Exhibiting corpses for profit is a “violation of the respect owed to them,” a judge in France, a thoroughly secular country, ruled in 2009. “Under the law, the proper place for corpses is in the cemetery.”  

Von Hagens and his company defend the displays by asserting that the persons who once inhabited these bodies gave their informed consent to being turned into an anatomical fun fair.  

But what if all the “i”s had been jotted and the “t”s had been crossed? There is something deeply unsettling about these mannequins which an informed consent form cannot put to rest. And if they did consent, did their loved ones consent? 

Von Hagens and his company defend the displays by asserting that the persons who once inhabited these bodies gave their informed consent to being turned into an anatomical fun fair. Photo: Supplied.

Once upon a time these grotesqueries were living, breathing people. Isn’t undressing them, removing their skin, treating them as commercial property, and displaying them in poses which provoke ribald smirks a degradation of our humanity? Isn’t it a kind of 3-D pornography masquerading as science?  

There are limits to informed consent. An oft-quoted example is professional dwarf-tossing a boozy pub sport which originated in Australia in the 1980s. When a town in France banned it in 2002, one of the dwarves objected. He was participating freely and being treated as a basketball was his livelihood.  

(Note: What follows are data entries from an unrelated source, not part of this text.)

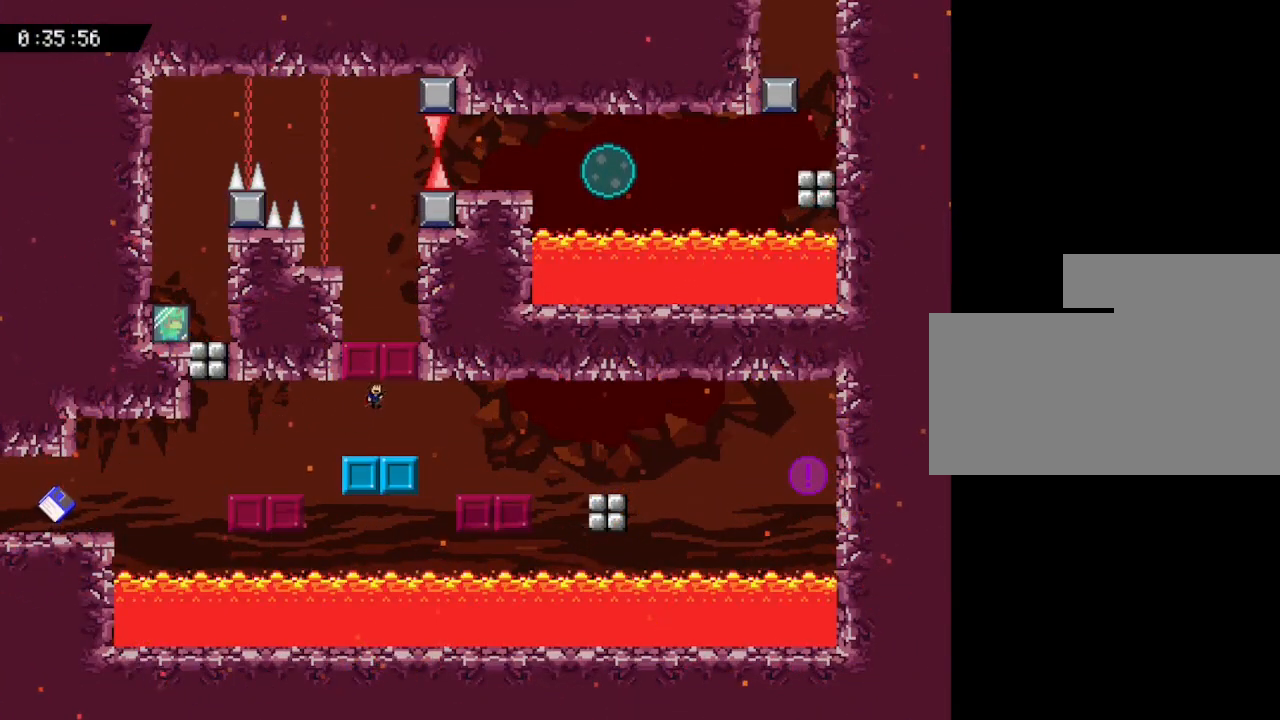
{"keys": [], "events": []}
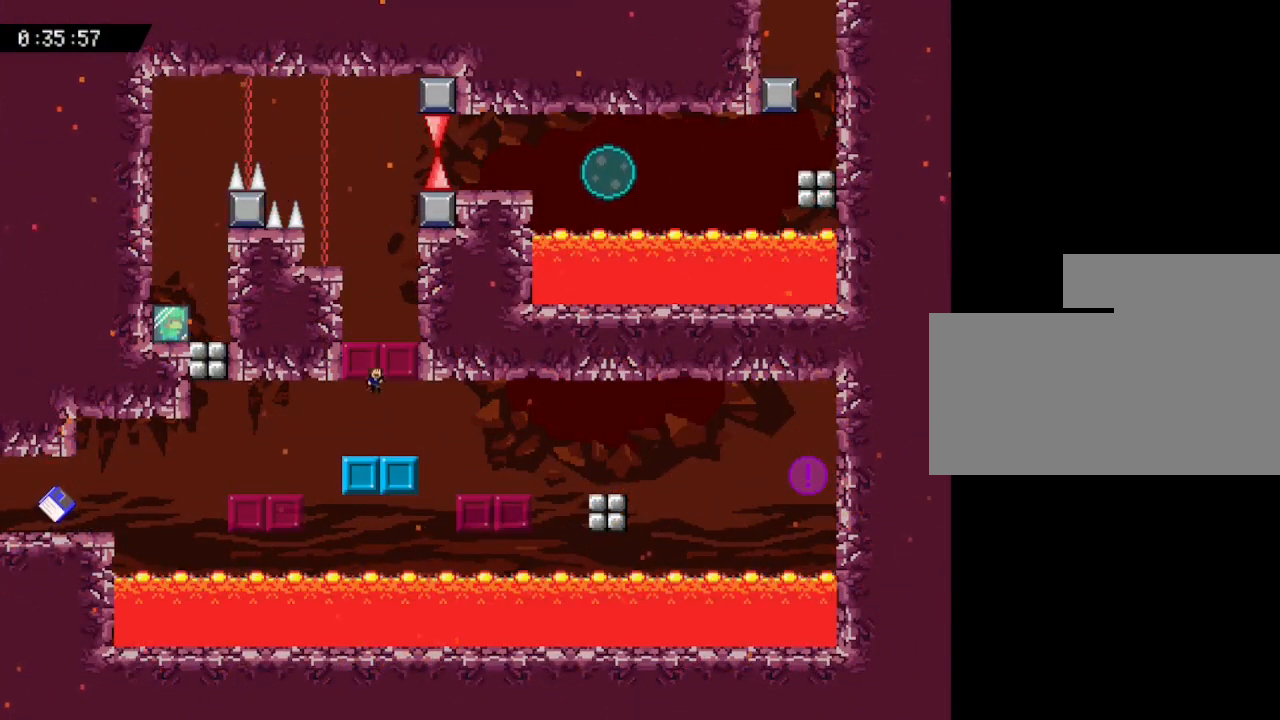
{"keys": [], "events": []}
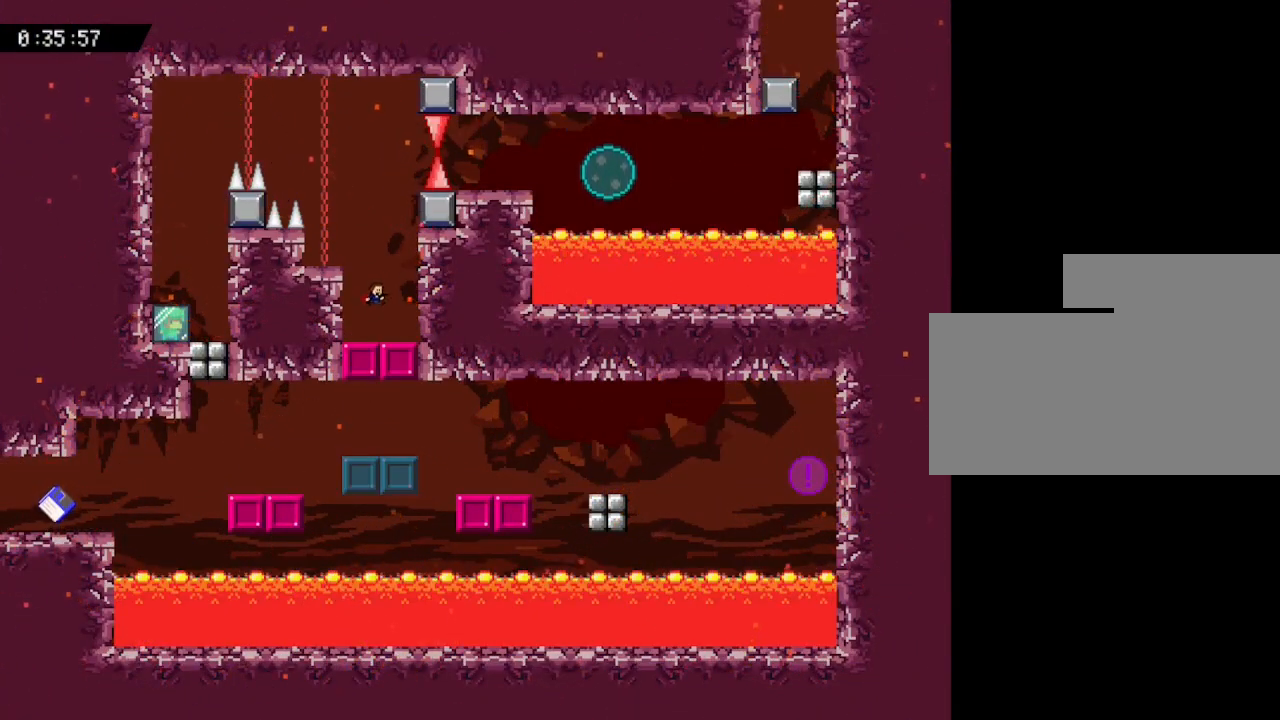
{"keys": ["left"], "events": [[67, "left", "down"], [150, "left", "up"], [500, "left", "down"]]}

The case went all the way to the Conseil d’État, the French counterpart to our High Court. It dismissed the dwarf’s appeal to autonomy. Allowing himself to be used as a mere projectile compromised his dignity, it said. The dwarf then appealed to the UN’s Human Rights and Anti-Discrimination Committeewhich upheld the ban “in order to protect public order and considerations of human dignity”.  

“Prepare to be amazed and gain a deeper understanding of what it truly means to be human,” says the Body Worlds website.  

Amazed? Possibly. Wiser? Not at all. It’s no way to treat your kids on a rainy afternoon.